Rocto issues error when queries are larger than 32KiB (Octo works just fine)
For example, I used the following commands to create a query file table1.sql
that contains a CREATE TABLE
query with 10,000 columns (code pasted from the test_createtable/TC001
bats subtest). The octo -f table1.sql
command at the end works fine.
cat <<OCTO > table1.sql
CREATE TABLE table1 (
id INTEGER PRIMARY KEY
$(for i in $(seq 1 10000); do echo ", column$i VARCHAR"; done)
);
OCTO
# Load the table schema into octo
octo -f table1.sql >& output.txt
Issue 1
But if I try the same with Rocto, I get the following error in the rocto server log.

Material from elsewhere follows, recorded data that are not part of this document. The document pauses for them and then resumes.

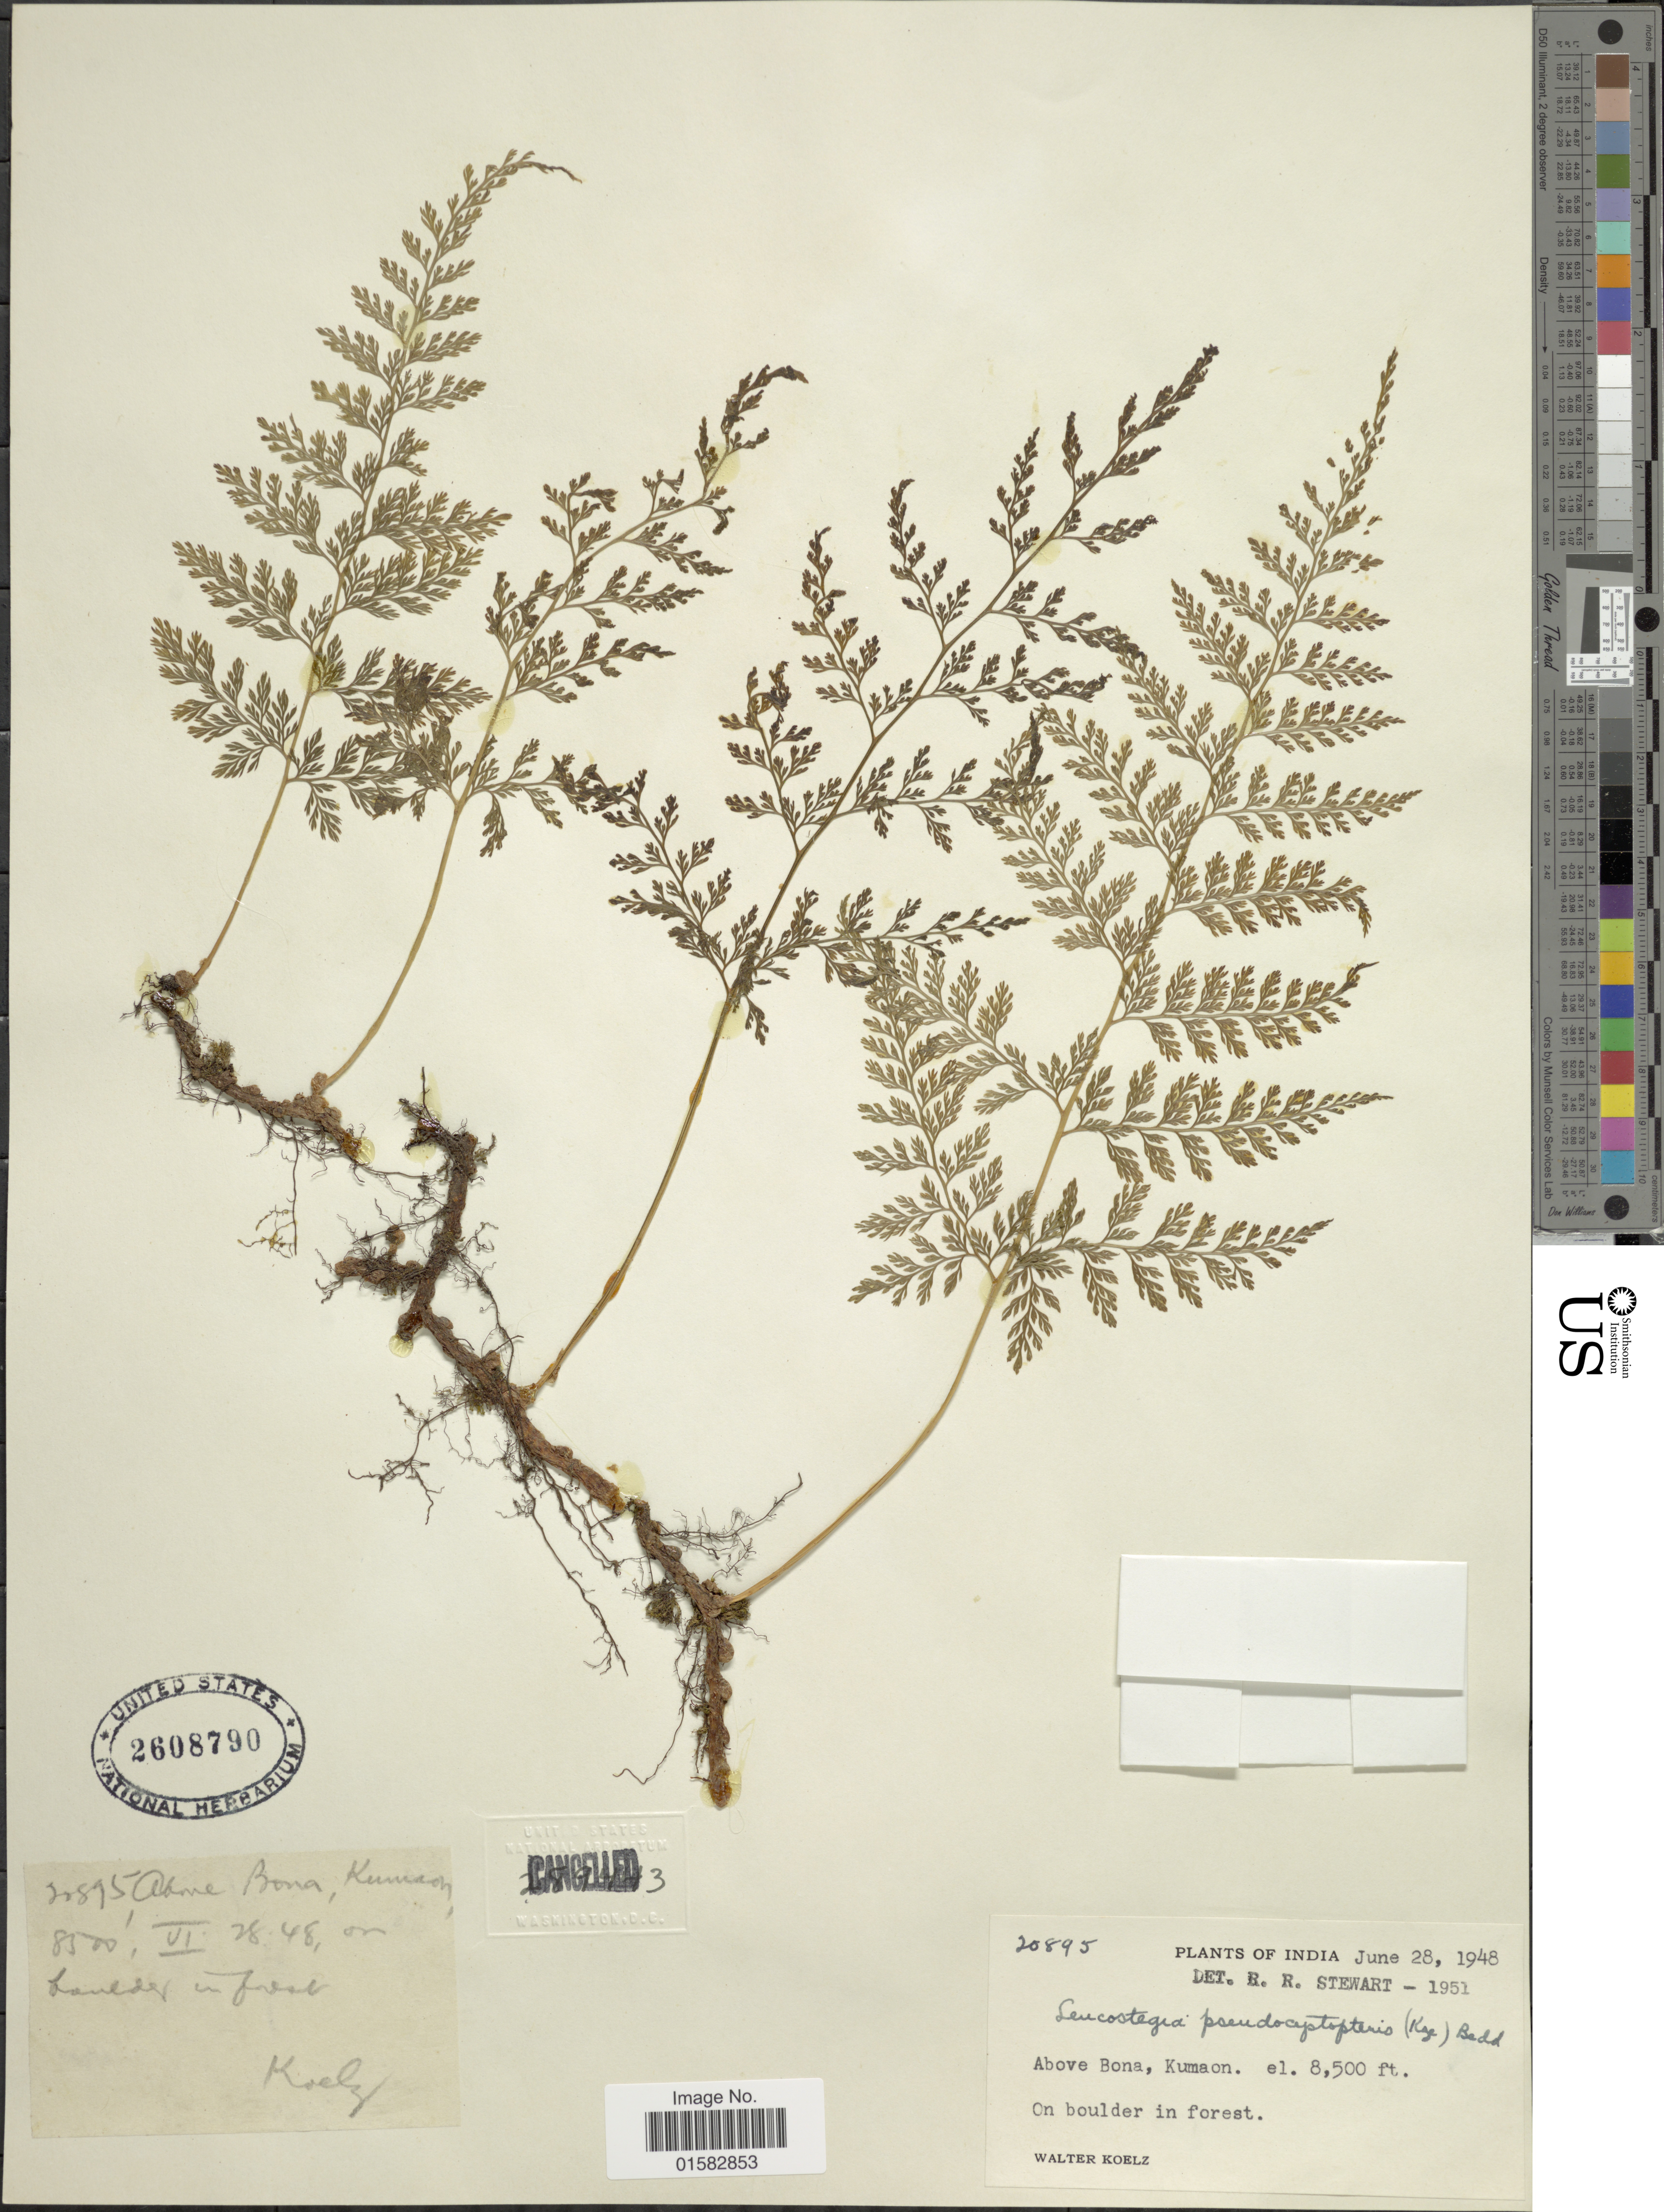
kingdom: Plantae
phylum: Tracheophyta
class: Polypodiopsida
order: Polypodiales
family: Davalliaceae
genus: Davallia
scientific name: Davallia pulchra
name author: D. Don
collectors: W. N. Koelz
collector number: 20895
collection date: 1948-06-28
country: India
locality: Above Bona, Kumaon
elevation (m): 2591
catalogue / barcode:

[127.0.0.1:57156] [ERROR] src/rocto/read_bytes.c:39 2020-09-07 14:55:58 : Read size 208946 greater than buffer size 32768
Issue 2
I also see the following code in rocto which issues an error if we find a query greater than MAX_STR_CONST
.
src/rocto/handle_query.c
49 // If the query is bigger than the buffer, we would need to copy data from
50 // the query to the buffer after each block is consumed, but right now
51 // this buffer is large enough that this won't happen
52 // Enforced by this check
53 if (query_length > cur_input_max) {
54 ERROR(ERR_ROCTO_QUERY_TOO_LONG, "");
55 return 1;
56 }
Whereas in octo, we have code to handle resizing.
./src/readline_get_more.c
75 /* if input line is too long resize buffer
76 * by min(cur_input_max * 2, line_length) + 2 (for the \n\0)
77 */
78 if (line_length >= cur_input_max - cur_input_index - 2) {
79 int resize_amt = line_length > (cur_input_max * 2) ? line_length : (cur_input_max * 2);
80 char *tmp = malloc(resize_amt + 2);
81 memcpy(tmp, input_buffer_combined, cur_input_index);
82 free(input_buffer_combined);
83 input_buffer_combined = tmp;
84 cur_input_max = resize_amt;
85 }
Issue 3
The maximum allowed query size is currently set to MAX_STR_CONST
. This is not a hardcoded constant. It could be set to different values depending on the value the cmake variable STRING_BUFFER_LENGTH
is set to before running the cmake command as part of building Octo from source. Therefore, one build of Octo would behave differently than another build of Octo with a different value of STRING_BUFFER_LENGTH
. This is not desirable. Code like the below is best changed to use a hardcoded constant like 32KiB instead of a variable constant like MAX_STR_CONST
. All usages of MAX_STR_CONST
need to be examined to see if they fall in this category and if so fixed to use a hardcoded constant instead.
src/octo_init.c
707 // Leave space for null terminator
708 // `read` takes the number of bytes to read _excluding_ the null terminator,
709 // and we pass cur_input_max directly into read in `readline_get_more`.